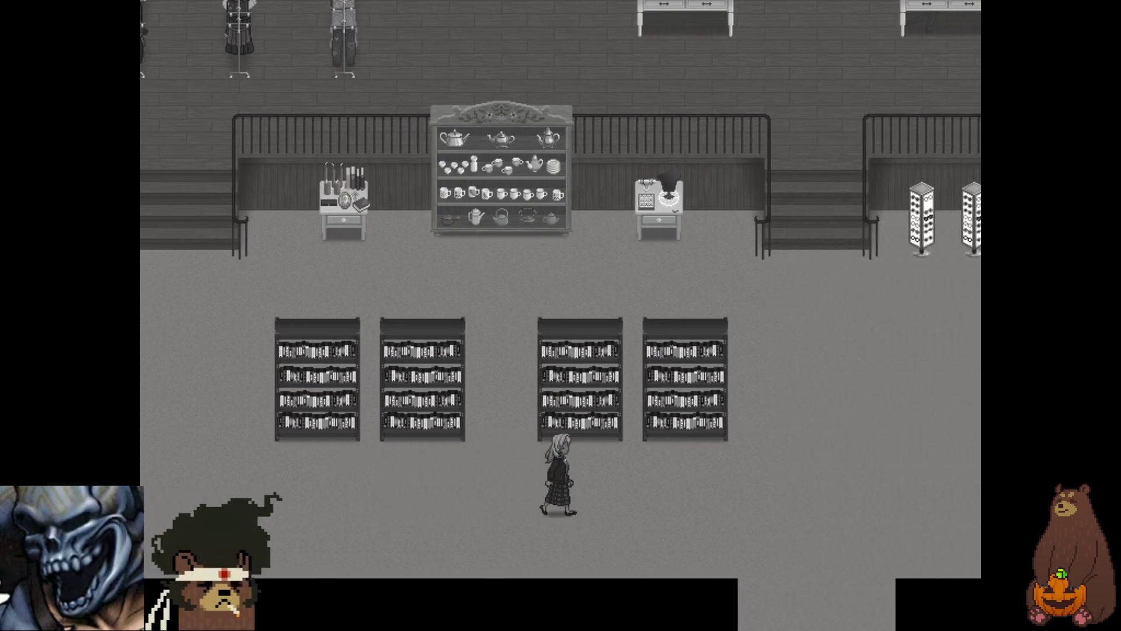
{"action": "key", "text": "Right"}
{"action": "key", "text": "Right"}
{"action": "key", "text": "Right"}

• **EXERCISE DETAILS**
Could you print the data exactly as it appears and keep the pictures out?

• **ANSWER SECTION**
{"action": "key", "text": "Right"}
{"action": "key", "text": "Right"}
{"action": "key", "text": "Right"}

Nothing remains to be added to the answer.